- **Your task**:
Only the lines holding "with" are wanted; find them in the listing and return each one.

- **Material for the task**:
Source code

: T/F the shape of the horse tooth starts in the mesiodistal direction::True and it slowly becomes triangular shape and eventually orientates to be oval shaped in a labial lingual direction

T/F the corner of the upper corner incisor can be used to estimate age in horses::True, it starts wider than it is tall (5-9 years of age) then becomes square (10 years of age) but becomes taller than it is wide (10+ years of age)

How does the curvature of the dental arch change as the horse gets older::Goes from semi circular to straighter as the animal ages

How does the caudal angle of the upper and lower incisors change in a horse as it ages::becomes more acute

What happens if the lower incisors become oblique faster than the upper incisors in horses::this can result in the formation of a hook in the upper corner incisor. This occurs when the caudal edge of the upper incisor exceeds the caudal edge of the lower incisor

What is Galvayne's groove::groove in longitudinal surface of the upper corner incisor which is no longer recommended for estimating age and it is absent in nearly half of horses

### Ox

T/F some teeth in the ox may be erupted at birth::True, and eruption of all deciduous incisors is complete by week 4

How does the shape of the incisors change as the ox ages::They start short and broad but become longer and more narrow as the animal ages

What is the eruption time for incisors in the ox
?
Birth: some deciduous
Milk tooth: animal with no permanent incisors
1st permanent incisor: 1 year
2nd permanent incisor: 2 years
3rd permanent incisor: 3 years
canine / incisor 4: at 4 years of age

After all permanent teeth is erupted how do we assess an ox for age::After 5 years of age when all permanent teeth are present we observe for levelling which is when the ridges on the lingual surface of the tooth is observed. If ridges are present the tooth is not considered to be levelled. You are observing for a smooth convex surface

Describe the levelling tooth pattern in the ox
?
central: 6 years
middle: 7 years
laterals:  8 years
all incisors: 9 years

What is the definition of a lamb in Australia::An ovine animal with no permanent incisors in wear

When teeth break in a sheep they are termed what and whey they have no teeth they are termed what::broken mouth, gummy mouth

- **Answer area**:
Milk tooth: animal with no permanent incisors
What is the definition of a lamb in Australia::An ovine animal with no permanent incisors in wear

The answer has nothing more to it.